I was helping my parents with yardwork the other day when my father told me - yet again - that what we were doing was something I needed to write about. "This is definitely an experience," I said. "You don't know what an experience is yet," he told me. I wanted to argue, but as I thought about it, he's right. I'm only 22 years old, the most exciting things that have happened to me are a couple of school trips overseas. In his lifetime he's been married twice, gone through multiple jobs, raised three kids, lost his parents ... in comparison, my life is uneventful.
Many non-fictionists write about things they've done or places they've been, like the examples in Robert Root's book (The Nonfictionist's Guide: On Reading and Writing Creative Nonfiction) about the seafarer in Antarctica or seeing someone ready a copy of his novel on the subway. Root himself talked about all the writing he did while on a writer's wilderness retreat. I'm an average college student with a limited disposable income. I can't afford to go on excursions just to stimulate my writing. How can I compete with authors taking a year to go to Madrid or some other exotic destination and write about their observations?

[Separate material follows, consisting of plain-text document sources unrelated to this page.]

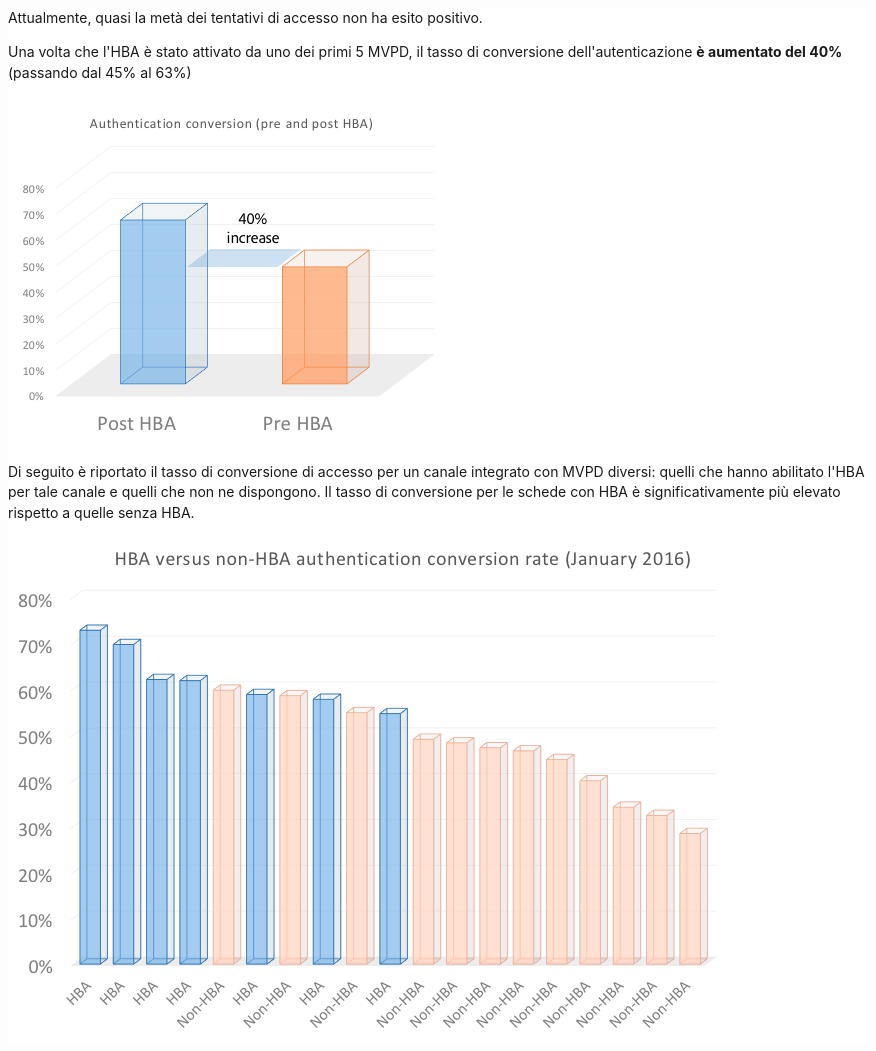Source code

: Attualmente, quasi la metà dei tentativi di accesso non ha esito positivo.

Una volta che l&#39;HBA è stato attivato da uno dei primi 5 MVPD, il tasso di conversione dell&#39;autenticazione **è aumentato del 40%** (passando dal 45% al 63%)

![](assets/authn-conv-pre-post.png)

Di seguito è riportato il tasso di conversione di accesso per un canale integrato con MVPD diversi: quelli che hanno abilitato l&#39;HBA per tale canale e quelli che non ne dispongono. Il tasso di conversione per le schede con HBA è significativamente più elevato rispetto a quelle senza HBA.

![](assets/hba-vs-non-hba.png)
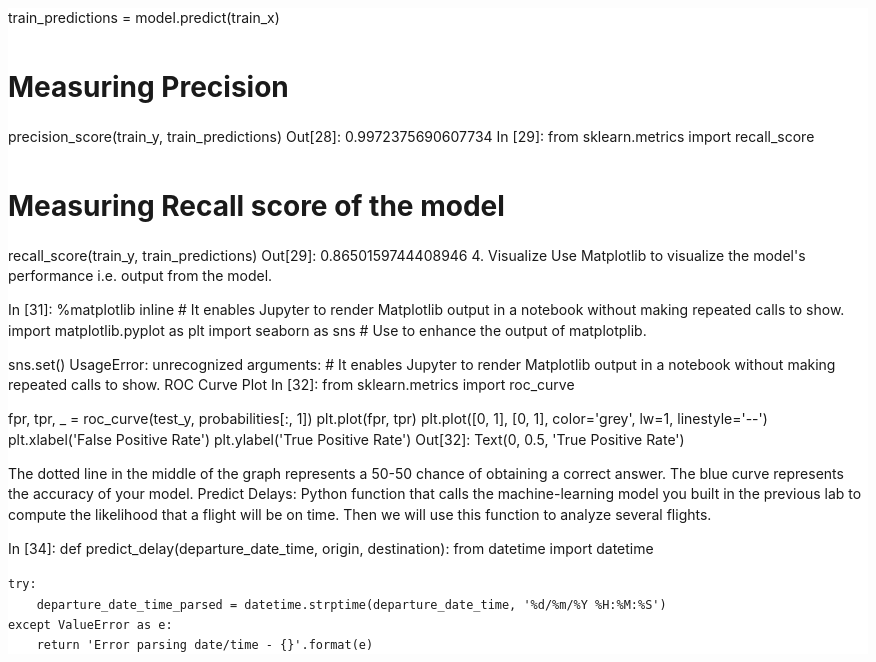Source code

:train_predictions = model.predict(train_x)

# Measuring Precision 
precision_score(train_y, train_predictions)
Out[28]:
0.9972375690607734
In [29]:
from sklearn.metrics import recall_score


# Measuring Recall score of the model
recall_score(train_y, train_predictions)
Out[29]:
0.8650159744408946
4. Visualize
Use Matplotlib to visualize the model's performance i.e. output from the model.

In [31]:
%matplotlib inline # It enables Jupyter to render Matplotlib output in a notebook without making repeated calls to show.
import matplotlib.pyplot as plt
import seaborn as sns # Use to enhance the output of matplotplib.

sns.set()
UsageError: unrecognized arguments: # It enables Jupyter to render Matplotlib output in a notebook without making repeated calls to show.
ROC Curve Plot
In [32]:
from sklearn.metrics import roc_curve

fpr, tpr, _ = roc_curve(test_y, probabilities[:, 1])
plt.plot(fpr, tpr)
plt.plot([0, 1], [0, 1], color='grey', lw=1, linestyle='--')
plt.xlabel('False Positive Rate')
plt.ylabel('True Positive Rate')
Out[32]:
Text(0, 0.5, 'True Positive Rate')

The dotted line in the middle of the graph represents a 50-50 chance of obtaining a correct answer.
The blue curve represents the accuracy of your model.
Predict Delays: Python function that calls the machine-learning model you built in the previous lab to compute the likelihood that a flight will be on time. Then we will use this function to analyze several flights.

In [34]:
def predict_delay(departure_date_time, origin, destination):
    from datetime import datetime

    try:
        departure_date_time_parsed = datetime.strptime(departure_date_time, '%d/%m/%Y %H:%M:%S')
    except ValueError as e:
        return 'Error parsing date/time - {}'.format(e)
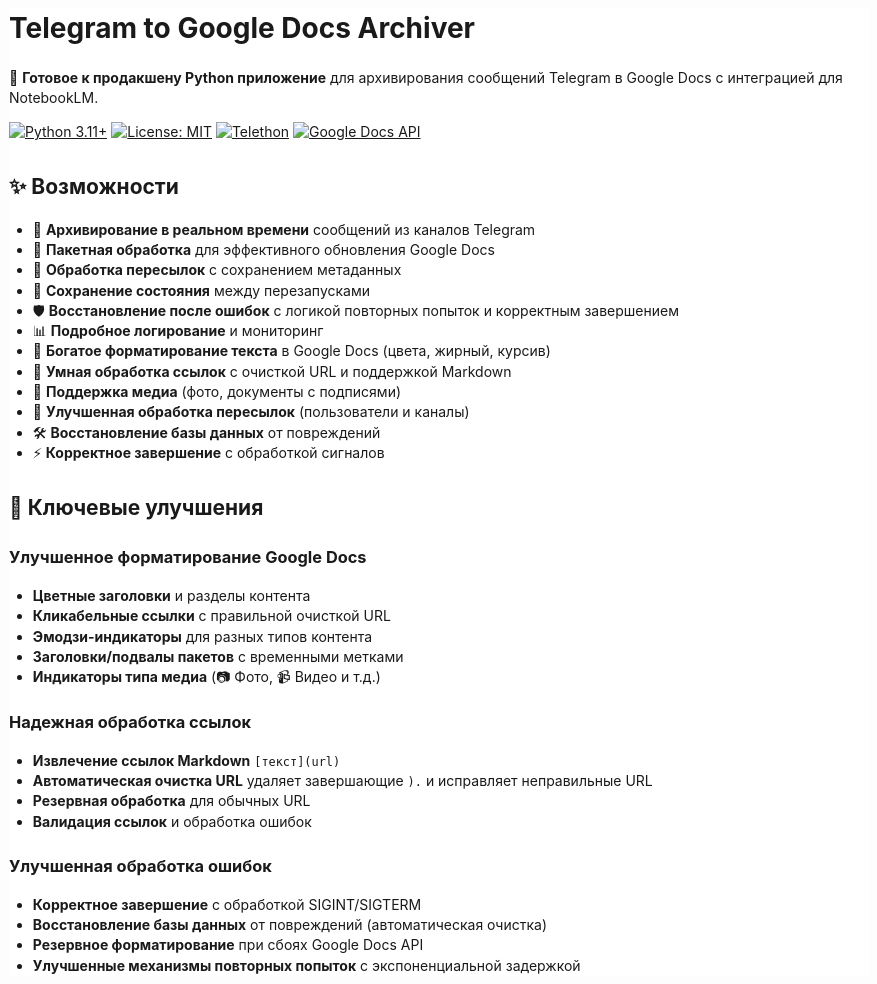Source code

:# Telegram to Google Docs Archiver

🚀 **Готовое к продакшену Python приложение** для архивирования сообщений Telegram в Google Docs с интеграцией для NotebookLM.

[![Python 3.11+](https://img.shields.io/badge/python-3.11+-blue.svg)](https://www.python.org/downloads/)
[![License: MIT](https://img.shields.io/badge/License-MIT-yellow.svg)](https://opensource.org/licenses/MIT)
[![Telethon](https://img.shields.io/badge/Telethon-1.34.0-blue.svg)](https://github.com/LonamiWebs/Telethon)
[![Google Docs API](https://img.shields.io/badge/Google%20Docs%20API-v1-green.svg)](https://developers.google.com/docs/api)

## ✨ Возможности

- 🔄 **Архивирование в реальном времени** сообщений из каналов Telegram
- 📝 **Пакетная обработка** для эффективного обновления Google Docs
- 🔗 **Обработка пересылок** с сохранением метаданных
- 💾 **Сохранение состояния** между перезапусками
- 🛡️ **Восстановление после ошибок** с логикой повторных попыток и корректным завершением
- 📊 **Подробное логирование** и мониторинг
- 🎨 **Богатое форматирование текста** в Google Docs (цвета, жирный, курсив)
- 🔗 **Умная обработка ссылок** с очисткой URL и поддержкой Markdown
- 📱 **Поддержка медиа** (фото, документы с подписями)
- 🚀 **Улучшенная обработка пересылок** (пользователи и каналы)
- 🛠️ **Восстановление базы данных** от повреждений
- ⚡ **Корректное завершение** с обработкой сигналов

## 🎯 Ключевые улучшения

### Улучшенное форматирование Google Docs
- **Цветные заголовки** и разделы контента
- **Кликабельные ссылки** с правильной очисткой URL
- **Эмодзи-индикаторы** для разных типов контента
- **Заголовки/подвалы пакетов** с временными метками
- **Индикаторы типа медиа** (📷 Фото, 📹 Видео и т.д.)

### Надежная обработка ссылок
- **Извлечение ссылок Markdown** `[текст](url)`
- **Автоматическая очистка URL** удаляет завершающие `).` и исправляет неправильные URL
- **Резервная обработка** для обычных URL
- **Валидация ссылок** и обработка ошибок

### Улучшенная обработка ошибок
- **Корректное завершение** с обработкой SIGINT/SIGTERM
- **Восстановление базы данных** от повреждений (автоматическая очистка)
- **Резервное форматирование** при сбоях Google Docs API
- **Улучшенные механизмы повторных попыток** с экспоненциальной задержкой
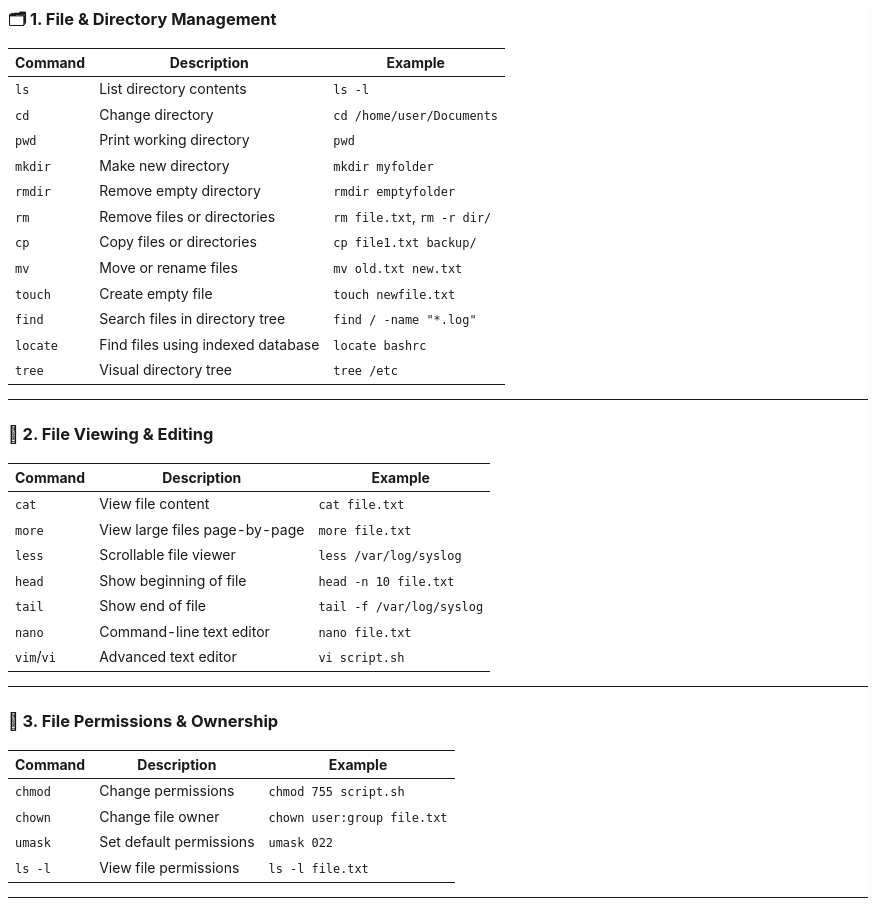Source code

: ### 🗂️ 1. File & Directory Management

| Command     | Description                              | Example                                |
|-------------|------------------------------------------|----------------------------------------|
| `ls`        | List directory contents                  | `ls -l`                                |
| `cd`        | Change directory                         | `cd /home/user/Documents`              |
| `pwd`       | Print working directory                  | `pwd`                                  |
| `mkdir`     | Make new directory                       | `mkdir myfolder`                       |
| `rmdir`     | Remove empty directory                   | `rmdir emptyfolder`                    |
| `rm`        | Remove files or directories              | `rm file.txt`, `rm -r dir/`            |
| `cp`        | Copy files or directories                | `cp file1.txt backup/`                 |
| `mv`        | Move or rename files                     | `mv old.txt new.txt`                   |
| `touch`     | Create empty file                        | `touch newfile.txt`                    |
| `find`      | Search files in directory tree           | `find / -name "*.log"`                 |
| `locate`    | Find files using indexed database        | `locate bashrc`                        |
| `tree`      | Visual directory tree                    | `tree /etc`                            |

---

### 📄 2. File Viewing & Editing

| Command     | Description                              | Example                                |
|-------------|------------------------------------------|----------------------------------------|
| `cat`       | View file content                        | `cat file.txt`                         |
| `more`      | View large files page-by-page            | `more file.txt`                        |
| `less`      | Scrollable file viewer                   | `less /var/log/syslog`                 |
| `head`      | Show beginning of file                   | `head -n 10 file.txt`                  |
| `tail`      | Show end of file                         | `tail -f /var/log/syslog`              |
| `nano`      | Command-line text editor                 | `nano file.txt`                        |
| `vim`/`vi`  | Advanced text editor                     | `vi script.sh`                         |

---

### 🔧 3. File Permissions & Ownership

| Command     | Description                              | Example                                |
|-------------|------------------------------------------|----------------------------------------|
| `chmod`     | Change permissions                       | `chmod 755 script.sh`                  |
| `chown`     | Change file owner                        | `chown user:group file.txt`            |
| `umask`     | Set default permissions                  | `umask 022`                            |
| `ls -l`     | View file permissions                    | `ls -l file.txt`                       |

---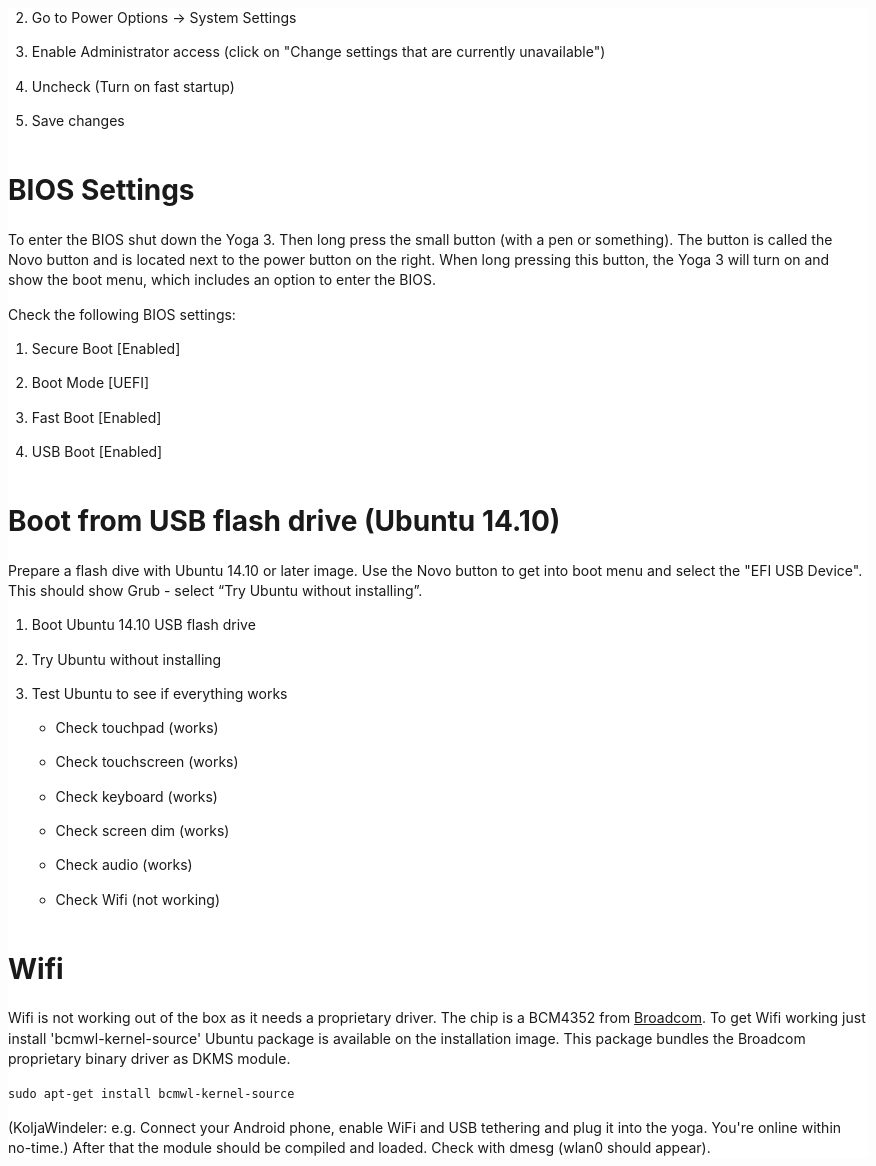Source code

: 2. Go to Power Options -> System Settings

3. Enable Administrator access (click on "Change settings that are currently unavailable")

4. Uncheck (Turn on fast startup)

5. Save changes

# BIOS Settings

To enter the BIOS shut down the Yoga 3. Then long press the small button (with a pen or something). The button is called the Novo button and is located next to the power button on the right. When long pressing this button, the Yoga 3 will turn on and show the boot menu, which includes an option to enter the BIOS.

Check the following BIOS settings:

1. Secure Boot [Enabled]

2. Boot Mode [UEFI]

3. Fast Boot [Enabled]

4. USB Boot [Enabled]

# Boot from USB flash drive (Ubuntu 14.10)

Prepare a flash dive with Ubuntu 14.10 or later image. Use the Novo button to get into boot menu and select the "EFI USB Device". This should show Grub - select “Try Ubuntu without installing”.

1. Boot Ubuntu 14.10 USB flash drive

2. Try Ubuntu without installing

3. Test Ubuntu to see if everything works

    - Check touchpad (works)

    - Check touchscreen (works)

    - Check keyboard (works)

    - Check screen dim (works)

    - Check audio (works)

    - Check Wifi (not working)

# Wifi

Wifi is not working out of the box as it needs a proprietary driver. The chip is a BCM4352 from [Broadcom](http://www.broadcom.com/support/802.11/linux_sta.php). To get Wifi working just install 'bcmwl-kernel-source' Ubuntu package is available on the installation image. This package bundles the Broadcom proprietary binary driver as DKMS module.

	sudo apt-get install bcmwl-kernel-source

 (KoljaWindeler: e.g. Connect your Android phone, enable WiFi and USB tethering and plug it into the yoga. You're online within no-time.) After that the module should be compiled and loaded. Check with dmesg (wlan0 should appear).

But even as I say that I am reminded of Garrison Keillor's article in a recent issue of National Geographic. It was beautifully written and engaging, and was about county fairs of all things. If you're a good enough writer you can make anything exciting. Maybe if I tried I could even make my summer doing nothing exciting. I could talk about the fresh vegetables we char on the grill for dinner, the young deer flicking their tails in the backyard as they lick the salt block, or the sun beating down as we watch my niece's t-ball game. I can't imagine there is a lot of people who would want to read about all that, though.